"Mleko i miód" przesłaniem od Rupi Kaur?
- Nasz.Book.Jedyny
- 17 mar 2017
- 2 minut(y) czytania

Czarna oprawa, narysowane dwa owady i tytuł. Prosto, bezpretensjonalnie wydane wiersze. Fenomen? Na skalę niemal światową. Czy nas to urzekło? Raczej nie ale sukces trzeba docenić. Tomik czy też książka, zaczyna się od negatywnych słów zapisanych w formie... No właśnie, w jakiej formie? Prawdę powiedziawszy to nie wiemy. Ze strony krytyki porównywane wiersze są do zwykłych wersów, wyjętych prosto z instagrama. No i właśnie to nam się nie podoba. Generalnie wiele z tych "wierszy", tak jakby już pojawiło się w sieci i mamy wrażenie, że już gdzieś to czytaliśmy. Chwilami czuliśmy się tak, jakbyśmy czytali czyjeś smsy... Rupi porusza ważne kwestie w tak niestandardowy sposób. Zupełnie odmienny od tego, jaki zwykliśmy w poezji przyjmować.
Wczytując się w Jej biografię, czy też informacje na Jej temat zamieszczone w sieci, dowiadujemy się, że spisane przeżycia są biograficznym doświadczeniem. I to dało się odczuć. Wykorzystywanie seksualne, poniżanie i umniejszanie ze względu na pochodzenie, na kraj w jakim żyła. To nie są błahe tematy. Trzeba mieć wiele odwagi, żeby się z tym publicznie zmierzyć. Niestety mamy wrażenie, że większość zaczytujących się w tym tomiku, zupełnie nie rozumie przesłania ale to jest nasza subiektywna ocena, powstała na podstawie przeróżnych komentarzy. Z tej drugiej strony, Kaur zasługuje na pochwałę bo dotarła do naprawdę ogromnego grona odbiorców. I patrząc na nasz, krajowy, żenujący wynik czytelniczy - cieszy fakt, że chociaż tyle ludzie potrafią przeczytać. Że chociaż tyle potrafili wydać pieniędzy, na tą jedną książkę zamiast kolejnej, codziennej kawy ze Starbucksa...

Ale nie ironizując, dodamy jeszcze od siebie, że naprawdę podziwiamy Rupi za to, z czym próbuje walczyć. Jej rozgłos nabrał rozmachu po publikacji zdjęcia na IG, przez które wywołała oburzenie.
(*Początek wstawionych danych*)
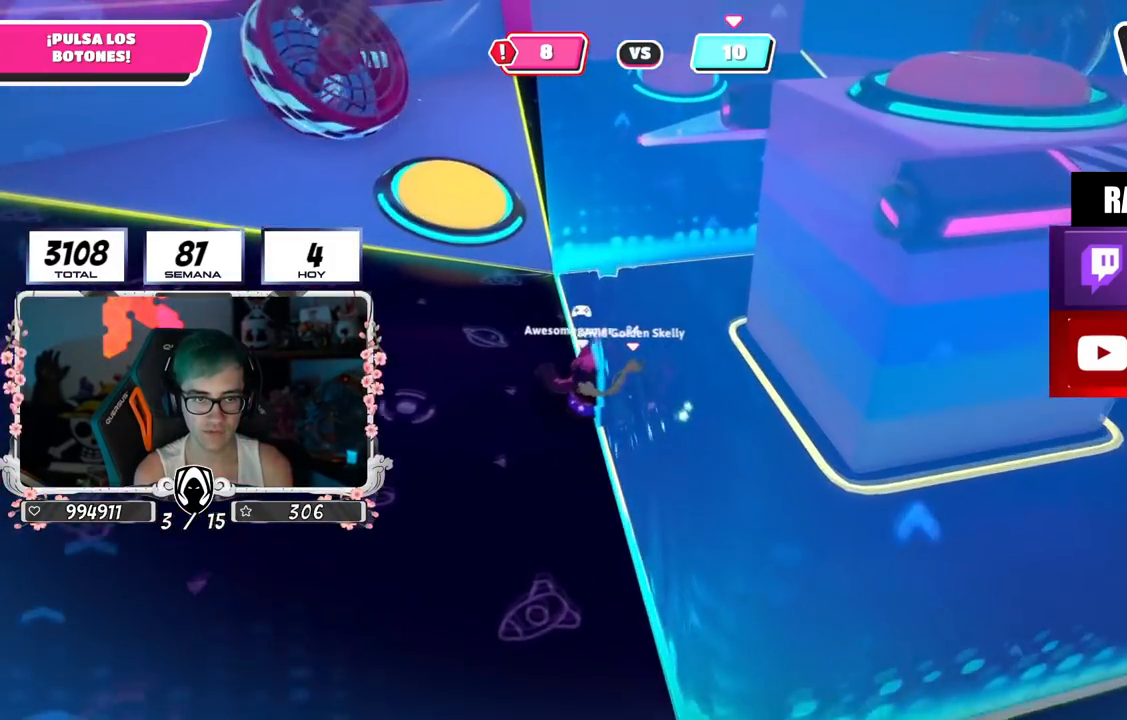
{"buttons": [], "left_stick": "up-left", "right_stick": "down", "events": [[217, "R2", "down"], [267, "right_stick", "left"], [384, "right_stick", "down"], [434, "R2", "up"]]}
Aplikacja Instagram, próbowała usunąć Jej zdjęcie, które tak bulwersowało chociaż nie pokazywało nagości a "jedynie" plamę krwi (miesiączkowej) na spodniach i pościeli. Taki absurd, aż woła o pomstę, bo gdy widzimy jakieś fejkowe konta z pornografią to zastanawiamy się nad tą, skrzętną kontrolą aplikacji. Powracając do wątku i podsumowania. Nie jesteśmy zachwyceni tym tomikiem i nie ugrzeje on miejsca na naszej półce, mimo doskonałego wyglądu. Dodatkowo, warto zaznaczyć, że rysunki graficzne również stworzyła autorka. Szanujemy i doceniamy jednak fakt, że dotarła Ona do tak wielkiego grona odbiorców bez (prawdopodobnie) sztucznie nadmuchanej promocji.